Lorraine Forte vividly remembers the day she moved into her rehabbed condo in the struggling Woodlawn community about five years ago. Forte and her boyfriend of 10 years, Grant Banks, live on the east side of Woodlawn.
This side is vastly different from its west side counterpart. There are blocks filled with new businesses and newly rehabbed condo homes.
“We were the second people in the building,” Forte said.
“There was only one other person because it was a rehabbed building that had been turned into a condo.”
People in the area were friendly, she said.
“The neighborhood seemed like it was starting to make a turnaround,” Forte said.
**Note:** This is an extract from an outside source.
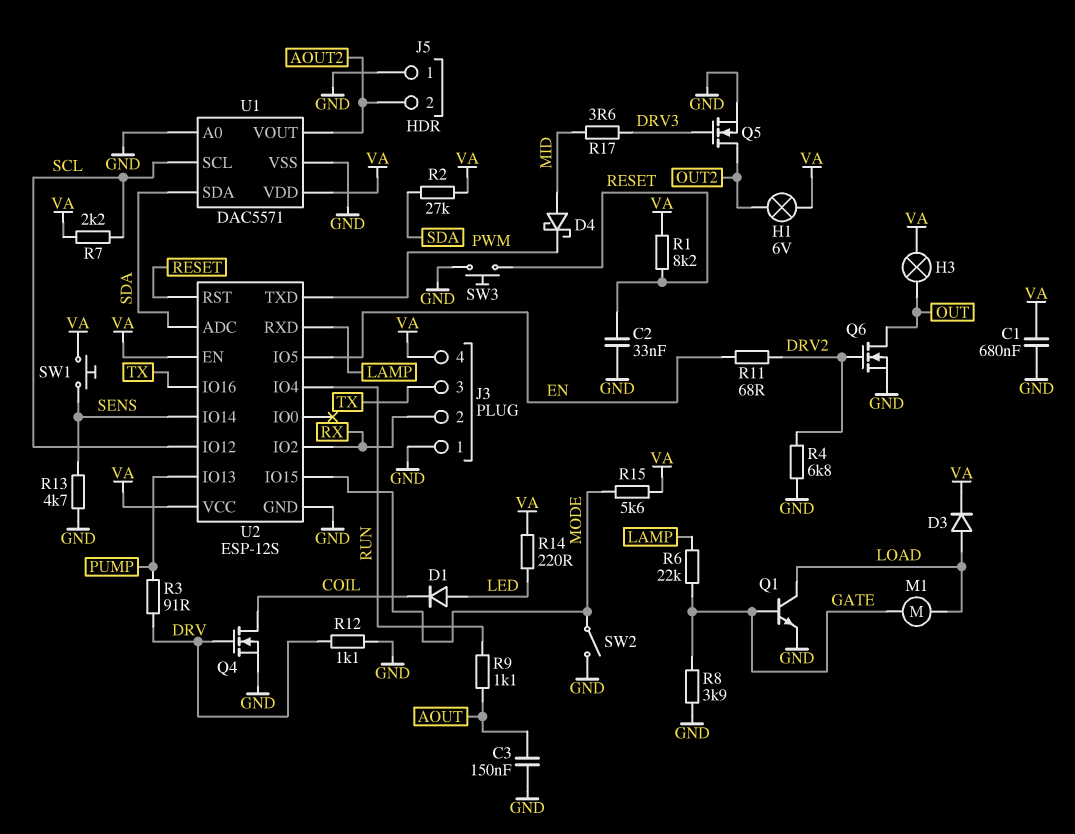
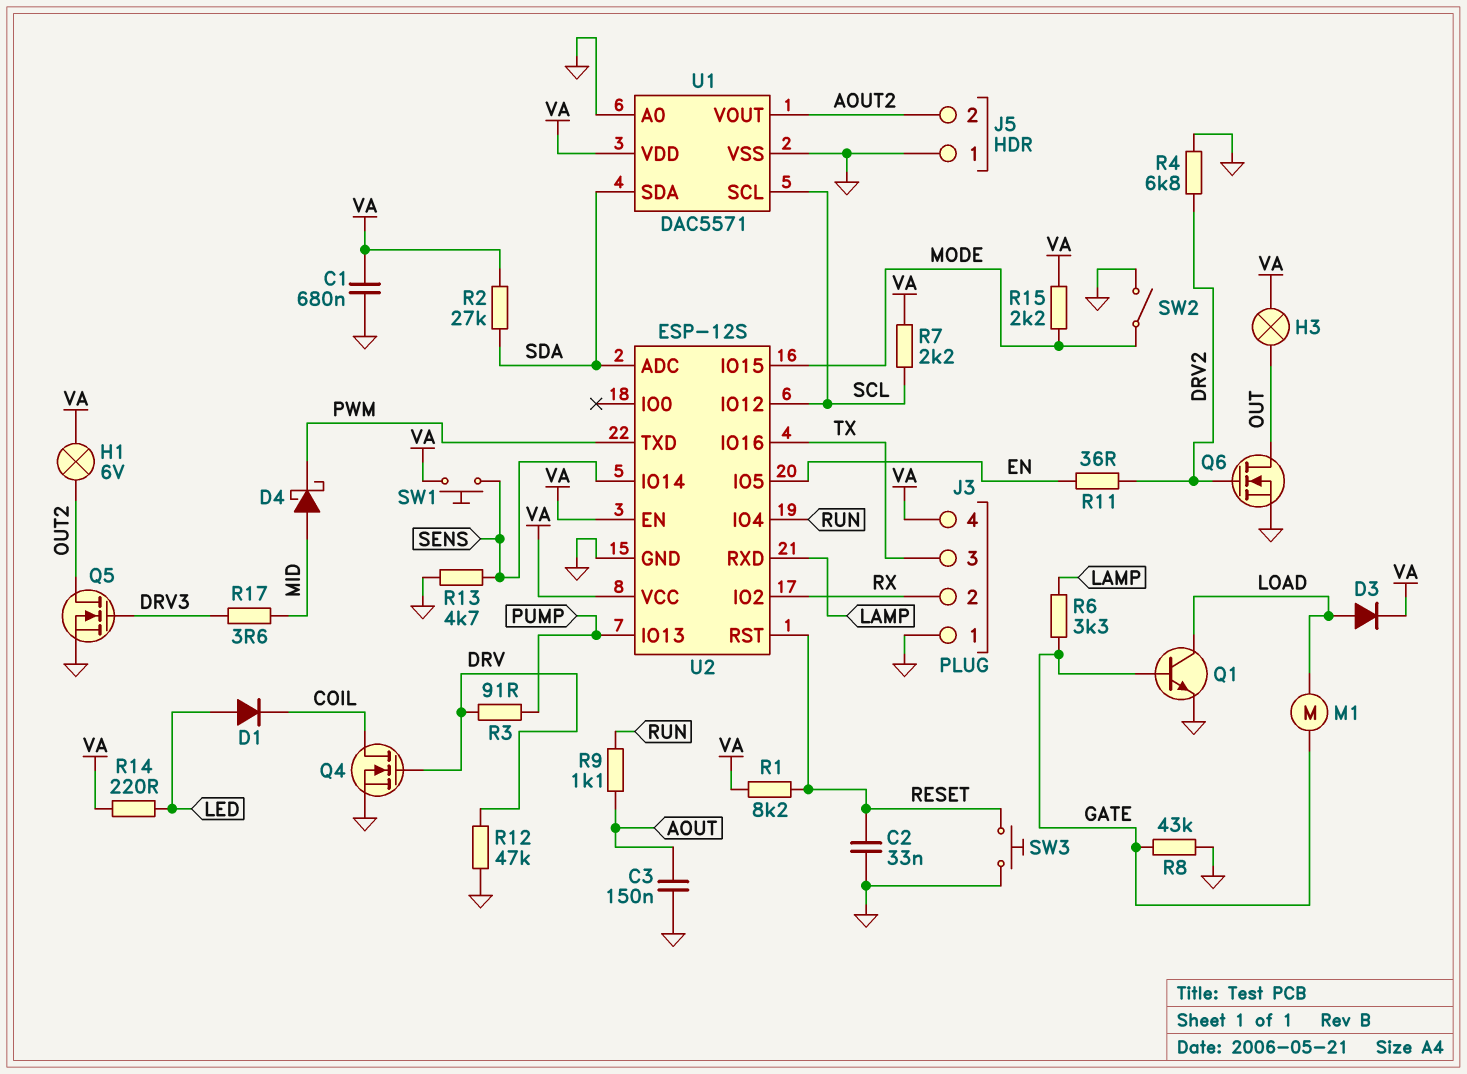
R6: 22k (GATE, LAMP) -> 3.3k (GATE, LAMP)
R8: 3.9k (GATE, GND) -> 43k (GATE, GND)
R11: 68 (DRV2, EN) -> 36 (DRV2, EN)
R12: 1.1k (DRV, GND) -> 47k (DRV, GND)
R15: 5.6k (MODE, VA) -> 2.2k (MODE, VA)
“It’s slow because of the housing crisis. There are a lot of foreclosures in Woodlawn.”
Forte and Banks decided to build on that friendliness, which is not always easy to find in high-crime areas like Woodlawn, Forte said.
They decided to use food as a conversation starter and created a fish fry at their local church. Banks and Forte have been members of First Presbyterian Church, located at 6400 S. Kimbark Ave., for four years.
“We started with the fish fry to make money for the church, and also to try and build community in Woodlawn,” she said.
“We’ve only done it three times, so it’s not like it’s a neighborhood institution at this point. We’re hoping that it will become one.”
The third fish fry was successful, Forte said.
“We raised some money and we had a little bigger turnout. People, not just from the church, but also from Woodlawn as a whole came out. We’re hoping that it continues to grow.”
Reverend Reggie Weaver, pastor at First Presbyterian Church for a year and a half, didn’t plan on the fish fry initially aiding in community improvement.
“ We had presented the projected budget for the upcoming year, and were thinking of some ways to possibly fill some gaps in the budget,” he said.
“So Grant came up with the idea of having a monthly fish fry. We certainly didn’t think it would cover everything, but it would raise some funds.”